The continuum bursts themselves are caused by a process known as synchrotron radiation: when electrons traveling at speeds near that of light are accelerated they emit a broad-band radiation. Any modern theory concerning solar flares must somehow explain where these high-speed electrons come from and how they are accelerated in order to explain Type IV radio emission.

Quiet Sun

Next year is the low-point in the 11 year cycle of solar activity; it will be known to the world's scientific community as the International Year of the Quiet Sun (IYQS). For the Fort Davis station this means that there is little reason to operate the solar equipment, for the exciting radio activity that led to so many discoveries at solar maximum (1959) will be virtually nonexistent. The observations will continue only to preserve continuity of the records. The team out in Texas will have plenty to do, however, working with a new antenna which was built last year.

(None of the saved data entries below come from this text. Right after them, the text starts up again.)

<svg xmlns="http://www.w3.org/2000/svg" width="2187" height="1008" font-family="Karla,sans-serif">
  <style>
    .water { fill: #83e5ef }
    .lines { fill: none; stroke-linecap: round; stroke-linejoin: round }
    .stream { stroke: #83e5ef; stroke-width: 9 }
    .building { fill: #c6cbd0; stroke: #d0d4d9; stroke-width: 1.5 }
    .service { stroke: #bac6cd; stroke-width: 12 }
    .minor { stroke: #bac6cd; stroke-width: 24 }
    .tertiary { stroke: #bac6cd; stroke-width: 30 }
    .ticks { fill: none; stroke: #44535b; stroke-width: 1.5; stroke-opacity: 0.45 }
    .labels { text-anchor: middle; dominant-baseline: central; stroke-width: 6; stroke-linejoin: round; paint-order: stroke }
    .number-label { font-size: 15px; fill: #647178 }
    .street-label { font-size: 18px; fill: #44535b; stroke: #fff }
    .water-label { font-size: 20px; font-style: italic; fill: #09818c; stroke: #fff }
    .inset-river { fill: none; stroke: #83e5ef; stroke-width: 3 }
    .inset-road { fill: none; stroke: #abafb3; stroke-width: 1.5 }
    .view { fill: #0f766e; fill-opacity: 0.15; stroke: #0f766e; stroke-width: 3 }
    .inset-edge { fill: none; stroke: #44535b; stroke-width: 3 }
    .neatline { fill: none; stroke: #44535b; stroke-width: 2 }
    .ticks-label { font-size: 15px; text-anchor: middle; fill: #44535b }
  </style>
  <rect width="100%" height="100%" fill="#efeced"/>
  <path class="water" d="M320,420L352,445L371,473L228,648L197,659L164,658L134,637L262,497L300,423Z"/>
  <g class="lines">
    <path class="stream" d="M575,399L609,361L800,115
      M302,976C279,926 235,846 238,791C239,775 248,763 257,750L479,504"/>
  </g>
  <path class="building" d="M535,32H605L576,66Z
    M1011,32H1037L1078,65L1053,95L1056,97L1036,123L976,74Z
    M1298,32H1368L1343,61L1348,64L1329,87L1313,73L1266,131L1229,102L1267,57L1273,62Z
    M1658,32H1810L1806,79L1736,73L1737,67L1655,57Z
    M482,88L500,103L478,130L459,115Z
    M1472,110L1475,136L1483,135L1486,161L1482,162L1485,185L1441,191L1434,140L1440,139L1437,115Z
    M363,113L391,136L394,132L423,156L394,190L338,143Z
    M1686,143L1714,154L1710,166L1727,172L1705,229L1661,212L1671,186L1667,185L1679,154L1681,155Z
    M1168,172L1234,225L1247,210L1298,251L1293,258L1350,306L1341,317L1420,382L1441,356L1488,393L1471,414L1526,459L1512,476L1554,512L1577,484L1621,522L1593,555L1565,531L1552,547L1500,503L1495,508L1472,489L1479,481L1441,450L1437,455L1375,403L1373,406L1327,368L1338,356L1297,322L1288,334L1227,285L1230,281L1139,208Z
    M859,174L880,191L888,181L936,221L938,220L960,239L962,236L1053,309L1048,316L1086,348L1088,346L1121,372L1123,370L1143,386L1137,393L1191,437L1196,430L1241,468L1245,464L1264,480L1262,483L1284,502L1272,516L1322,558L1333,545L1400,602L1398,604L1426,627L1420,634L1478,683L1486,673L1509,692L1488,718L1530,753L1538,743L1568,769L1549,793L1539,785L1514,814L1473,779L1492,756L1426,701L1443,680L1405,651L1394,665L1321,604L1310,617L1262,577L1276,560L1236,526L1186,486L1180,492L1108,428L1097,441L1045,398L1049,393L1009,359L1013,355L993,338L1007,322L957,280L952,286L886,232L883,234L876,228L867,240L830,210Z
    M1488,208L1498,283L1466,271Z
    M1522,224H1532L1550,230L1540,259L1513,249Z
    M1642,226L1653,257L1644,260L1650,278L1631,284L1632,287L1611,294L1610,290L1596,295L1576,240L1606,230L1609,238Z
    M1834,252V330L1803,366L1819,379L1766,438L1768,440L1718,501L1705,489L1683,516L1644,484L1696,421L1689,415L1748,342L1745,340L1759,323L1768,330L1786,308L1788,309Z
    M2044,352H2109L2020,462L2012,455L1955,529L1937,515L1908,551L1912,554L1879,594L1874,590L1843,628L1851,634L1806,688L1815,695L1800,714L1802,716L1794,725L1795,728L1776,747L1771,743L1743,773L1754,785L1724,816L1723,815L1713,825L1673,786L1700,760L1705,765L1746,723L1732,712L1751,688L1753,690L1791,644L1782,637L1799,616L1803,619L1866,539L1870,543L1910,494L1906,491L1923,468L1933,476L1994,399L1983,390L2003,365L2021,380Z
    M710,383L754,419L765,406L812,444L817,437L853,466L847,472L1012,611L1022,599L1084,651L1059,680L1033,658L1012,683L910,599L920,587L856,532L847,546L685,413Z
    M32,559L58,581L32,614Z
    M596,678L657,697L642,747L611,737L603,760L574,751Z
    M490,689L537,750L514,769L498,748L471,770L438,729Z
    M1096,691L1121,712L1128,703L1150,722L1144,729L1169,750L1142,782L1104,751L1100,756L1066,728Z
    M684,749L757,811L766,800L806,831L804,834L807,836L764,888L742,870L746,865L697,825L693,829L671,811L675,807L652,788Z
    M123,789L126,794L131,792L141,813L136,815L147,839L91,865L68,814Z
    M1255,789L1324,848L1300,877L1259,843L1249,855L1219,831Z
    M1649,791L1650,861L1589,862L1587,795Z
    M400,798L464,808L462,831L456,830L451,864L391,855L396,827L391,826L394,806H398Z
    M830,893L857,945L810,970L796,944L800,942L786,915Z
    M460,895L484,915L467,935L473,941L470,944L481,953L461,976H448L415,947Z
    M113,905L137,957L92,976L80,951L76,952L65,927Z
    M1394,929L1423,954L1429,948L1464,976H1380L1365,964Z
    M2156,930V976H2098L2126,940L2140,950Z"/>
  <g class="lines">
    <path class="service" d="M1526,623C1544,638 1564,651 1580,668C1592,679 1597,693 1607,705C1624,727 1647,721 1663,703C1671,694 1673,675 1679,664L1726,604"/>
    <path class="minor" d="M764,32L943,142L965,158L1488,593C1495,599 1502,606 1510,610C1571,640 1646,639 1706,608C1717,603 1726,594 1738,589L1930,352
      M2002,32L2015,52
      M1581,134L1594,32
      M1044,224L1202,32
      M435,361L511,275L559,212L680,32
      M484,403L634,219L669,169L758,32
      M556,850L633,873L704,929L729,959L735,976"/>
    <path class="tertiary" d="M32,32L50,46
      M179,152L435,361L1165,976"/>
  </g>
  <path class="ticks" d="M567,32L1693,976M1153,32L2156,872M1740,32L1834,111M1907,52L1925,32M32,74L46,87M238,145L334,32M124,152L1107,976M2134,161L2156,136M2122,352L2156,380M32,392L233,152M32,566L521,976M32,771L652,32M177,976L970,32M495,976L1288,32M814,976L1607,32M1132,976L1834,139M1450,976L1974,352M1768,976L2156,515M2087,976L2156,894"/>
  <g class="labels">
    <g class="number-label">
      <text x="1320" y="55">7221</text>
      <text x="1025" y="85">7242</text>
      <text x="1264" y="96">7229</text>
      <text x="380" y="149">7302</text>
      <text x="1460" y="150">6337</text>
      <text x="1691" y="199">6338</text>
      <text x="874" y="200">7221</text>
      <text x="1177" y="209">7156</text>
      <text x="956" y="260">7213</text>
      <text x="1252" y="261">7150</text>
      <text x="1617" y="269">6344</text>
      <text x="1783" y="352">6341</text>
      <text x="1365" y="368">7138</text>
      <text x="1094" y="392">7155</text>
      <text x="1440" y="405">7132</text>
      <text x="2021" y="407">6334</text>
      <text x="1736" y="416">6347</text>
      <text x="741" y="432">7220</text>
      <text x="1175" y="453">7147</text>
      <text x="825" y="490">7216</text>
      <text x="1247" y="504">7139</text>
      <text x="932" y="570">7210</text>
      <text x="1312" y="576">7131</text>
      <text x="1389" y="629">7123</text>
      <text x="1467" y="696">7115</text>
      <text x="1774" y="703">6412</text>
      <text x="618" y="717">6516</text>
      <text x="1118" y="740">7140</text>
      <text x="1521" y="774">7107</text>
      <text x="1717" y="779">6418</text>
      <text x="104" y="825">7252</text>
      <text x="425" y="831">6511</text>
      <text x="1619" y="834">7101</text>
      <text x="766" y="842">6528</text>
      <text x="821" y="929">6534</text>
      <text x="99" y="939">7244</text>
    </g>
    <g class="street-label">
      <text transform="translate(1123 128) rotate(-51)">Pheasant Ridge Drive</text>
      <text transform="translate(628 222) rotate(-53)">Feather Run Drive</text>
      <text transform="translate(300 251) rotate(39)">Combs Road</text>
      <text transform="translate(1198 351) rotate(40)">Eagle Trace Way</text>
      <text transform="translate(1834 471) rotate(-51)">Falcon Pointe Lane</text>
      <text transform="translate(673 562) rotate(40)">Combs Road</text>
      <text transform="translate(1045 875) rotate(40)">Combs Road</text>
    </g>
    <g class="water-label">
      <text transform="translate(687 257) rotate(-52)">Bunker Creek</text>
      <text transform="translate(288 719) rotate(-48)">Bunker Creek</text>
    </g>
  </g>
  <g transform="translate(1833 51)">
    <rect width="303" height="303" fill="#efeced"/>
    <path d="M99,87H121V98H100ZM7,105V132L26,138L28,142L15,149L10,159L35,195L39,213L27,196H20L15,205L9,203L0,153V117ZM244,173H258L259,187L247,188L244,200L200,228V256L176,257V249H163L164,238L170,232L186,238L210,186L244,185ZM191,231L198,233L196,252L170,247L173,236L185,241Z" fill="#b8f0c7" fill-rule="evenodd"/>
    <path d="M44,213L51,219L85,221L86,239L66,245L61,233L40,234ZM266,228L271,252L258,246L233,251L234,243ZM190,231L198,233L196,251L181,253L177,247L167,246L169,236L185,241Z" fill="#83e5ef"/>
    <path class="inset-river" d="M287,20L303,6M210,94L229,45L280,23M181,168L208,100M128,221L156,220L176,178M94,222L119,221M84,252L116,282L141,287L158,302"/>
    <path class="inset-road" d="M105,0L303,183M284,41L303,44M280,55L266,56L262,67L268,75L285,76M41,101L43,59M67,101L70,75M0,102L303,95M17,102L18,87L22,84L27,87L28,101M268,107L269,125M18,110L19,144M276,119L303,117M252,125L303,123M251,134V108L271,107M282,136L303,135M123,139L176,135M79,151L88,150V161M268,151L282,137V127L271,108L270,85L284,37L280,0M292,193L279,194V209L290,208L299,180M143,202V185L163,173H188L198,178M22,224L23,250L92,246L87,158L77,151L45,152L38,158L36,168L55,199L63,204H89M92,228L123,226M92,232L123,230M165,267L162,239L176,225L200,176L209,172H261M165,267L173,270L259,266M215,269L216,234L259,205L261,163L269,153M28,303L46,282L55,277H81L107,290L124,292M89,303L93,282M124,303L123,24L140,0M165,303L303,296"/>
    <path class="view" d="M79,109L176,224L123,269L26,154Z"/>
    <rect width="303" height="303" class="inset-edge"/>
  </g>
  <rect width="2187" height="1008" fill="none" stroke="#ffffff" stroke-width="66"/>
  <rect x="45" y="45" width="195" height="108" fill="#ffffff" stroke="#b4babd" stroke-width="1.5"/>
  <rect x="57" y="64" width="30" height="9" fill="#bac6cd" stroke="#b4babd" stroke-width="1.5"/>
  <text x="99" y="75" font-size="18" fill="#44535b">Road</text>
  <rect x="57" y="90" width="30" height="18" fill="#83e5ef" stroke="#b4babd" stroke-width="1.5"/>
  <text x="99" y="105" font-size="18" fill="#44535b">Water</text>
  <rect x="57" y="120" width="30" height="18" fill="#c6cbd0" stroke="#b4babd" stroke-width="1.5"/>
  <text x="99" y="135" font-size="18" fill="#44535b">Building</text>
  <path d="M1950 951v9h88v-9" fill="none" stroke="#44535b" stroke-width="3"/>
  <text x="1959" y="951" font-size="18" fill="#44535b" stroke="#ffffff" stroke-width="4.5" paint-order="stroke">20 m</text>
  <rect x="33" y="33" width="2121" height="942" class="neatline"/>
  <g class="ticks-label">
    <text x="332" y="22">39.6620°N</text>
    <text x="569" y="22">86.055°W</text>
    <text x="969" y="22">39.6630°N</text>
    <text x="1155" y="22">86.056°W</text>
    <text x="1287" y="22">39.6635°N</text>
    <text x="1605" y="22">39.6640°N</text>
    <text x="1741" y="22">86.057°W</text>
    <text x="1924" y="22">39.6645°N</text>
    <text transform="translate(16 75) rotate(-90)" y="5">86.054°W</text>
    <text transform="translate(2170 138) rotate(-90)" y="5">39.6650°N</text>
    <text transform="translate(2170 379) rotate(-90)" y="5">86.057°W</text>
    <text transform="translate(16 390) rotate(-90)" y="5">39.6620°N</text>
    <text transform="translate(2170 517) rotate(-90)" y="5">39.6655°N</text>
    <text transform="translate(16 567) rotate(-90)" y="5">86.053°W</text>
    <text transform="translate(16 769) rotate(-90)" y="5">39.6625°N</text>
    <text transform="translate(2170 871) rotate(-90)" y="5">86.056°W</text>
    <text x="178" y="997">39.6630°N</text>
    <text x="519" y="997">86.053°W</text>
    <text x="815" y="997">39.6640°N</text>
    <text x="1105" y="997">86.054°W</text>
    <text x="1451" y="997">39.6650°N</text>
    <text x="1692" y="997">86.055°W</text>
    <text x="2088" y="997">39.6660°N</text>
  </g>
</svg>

The Harvard Radio Astronomy Station was originally conceived strictly as a solar research project, but it is now branching out to study some of the other radio sources. A new $1,000,000 instrument, financed by the Air Force, now rises over 100 feet above the rocky soil of Cook Flat, dwarfing the solar equipment.

The antenna has a dish 85 feet in diameter made of giant metal plate rather that simple wire mesh. The massive structure, aptly described as a "moveable bridge" can be pointed at any spot in the sky by throwing a switch in the laboratory which has been constructed nearby. Unlike the sweep-frequency receivers, this instrument can only do observations at 950-megacycles (L-band) and 5,000 megacycles (C-band). No other comparable antenna in the world (and there are few of them) is operating at C-band and so any work which Harvard does at this frequency will be original.

The Crab

The first serious project with the new antenna was begun early this past summer. Dennis N. Downes '65 and Michael P. Hughes, Dr. Maxwell's research associate at the station, observed the passage of the solar corona in front of the Crab Nebula. In late June the Crab Nebula, the gaseous remnants of a star which exploded in 1054, was in the daytime sky near the sun.

A team of workers at the Air Force Cambridge Research Laboratories, using an 85 foot antenna similar to that in Fort Davis, had written a paper announcing that the radio waves from the Cran were sharply distored as they passed through the outer extensions of the sun's atmosphere. The Harvard group repeated the observations and found no distortion.

Later in the summer the new antenna was used to measure the effective temperatures of someof the planets and to map the center of our galaxy at 5,000 megacycles. Operations ended in September, however, because rain water leaked into the equipment at the focus of the giant dish, and caused the receiver to mal-function. Once this equipment is made watertight, work at the station should proceed rapidly. Dr. Maxwells hopes to make extensive studies of individual sources of celestial radiation. With over 100 sources to be examined, the Harvard Radio Astronomy Station will not be idle during the Year of the Quiet Sun.